Bundespräsident Alexander Van der Bellen will morgen den Parteichef der rechten FPÖ, Herbert Kickl, empfangen. Damit besteht die Möglichkeit, dass Kickl noch einen Auftrag zur Regierungsbildung erhält.
Wie kam es zur Regierungskrise?
Die rechte FPÖ hat die Parlamentswahlen im September gewonnen. Der österreichische Bundeskanzler Karl Nehammer (ÖVP) wollte eine Koalition mit der sozialdemokratischen SPÖ und den liberalen Neos schmieden und so die Rechtspopulisten von der Macht fernhalten. Die Verhandlungen begannen Mitte November. Nun ist dieses Projekt gescheitert. Am Freitag zogen sich die Neos aus den Ampelverhandlungen zurück. Am Samstag beendete Nehammer auch die Gespräche zwischen ÖVP und SPÖ. Das Projekt einer zentristischen Regierung scheiterte an unterschiedlichen wirtschaftlichen Vorstellungen.
Was kommt als nächstes?
Bundespräsident Alexander Van der Bellen will am Montag mit FPÖ-Chef Herbert Kickl Gespräche über eine Regierungsbildung führen. Das gab Van der Bellen am Sonntag bekannt. Die Lage habe sich geändert, sagte der Bundespräsident mit Blick auf den Rücktritt von ÖVP-Chef Karl Nehammer. Die Stimmen in der ÖVP, die eine Zusammenarbeit mit der FPÖ ausschließen würden, sind deutlich leiser geworden. Also rief er Kickl an und lud ihn in die Hofburg ein. Die Sitzung am Montag ist für 11 Uhr geplant
Nehammer bleibe zunächst als Kanzler im Amt, bevor er im Laufe der kommenden Woche einen neuen Kanzler aus einer Übergangsregierung mit dem Amt betrauen werde, so Van der Bellen weiter.
Was macht die ÖVP?
Die ÖVP-Parteispitze hat beschlossen, dass Generalsekretär Christian Stocker kommissarisch neuer Parteichef wird. Der 64-Jährige übernimmt das Amt von Karl Nehammer, der am Samstag wegen gescheiterter Koalitionsverhandlungen seinen Rücktritt angekündigt hatte. Stocker sagte, er gehe davon aus, dass Kickl mit der Regierungsbildung beauftragt werde. Die ÖVP würde solche Gespräche gerne auf Einladung führen, sagte der designierte Parteichef. Unter Nehammers Parteiführung waren zuvor Koalitionsverhandlungen zwischen der ÖVP und der sozialdemokratischen SPÖ gescheitert.

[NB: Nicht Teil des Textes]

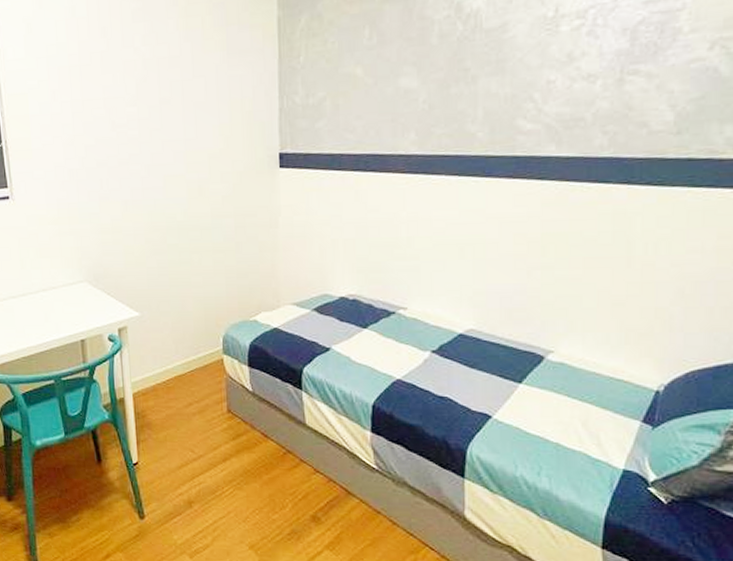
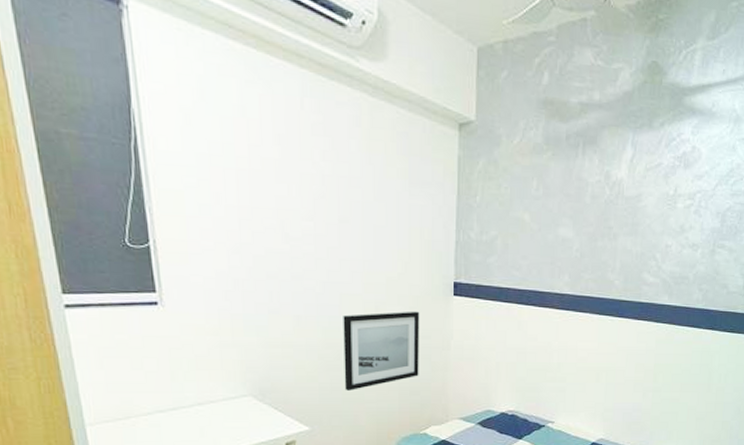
wall art: none [167,187,246,275] -> present [343,311,420,390]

Ist der Weg für die FPÖ nun frei?
Der bisherige Bundeskanzler Nehammer hatte bis vor Kurzem eine Koalition mit der FPÖ unter ihrem Vorsitzenden Herbert Kickl abgelehnt. Der Wirtschaftsflügel der ÖVP arbeitet jedoch lieber mit den Rechten als mit den Sozialdemokraten zusammen. Nun könnte die ÖVP ihren Kurs ändern und mit der FPÖ regieren. In dieser Konstellation wäre die ÖVP nur Juniorpartner, denn Kickl beansprucht als Wahlsieger das Kanzleramt.
Könnte es auch Neuwahlen geben?
Dies könnte aufgrund der langen Vorlaufzeit in etwa drei Monaten erfolgen. Meinungsforscher gehen davon aus, dass die FPÖ bei der Wahl noch deutlicher gewinnen wird als im Herbst. Laut SRF-Auslandsredaktor Peter Voegeli würden alle anderen Parteien voraussichtlich deutlich verlieren, weshalb Neuwahlen eigentlich keine Option seien.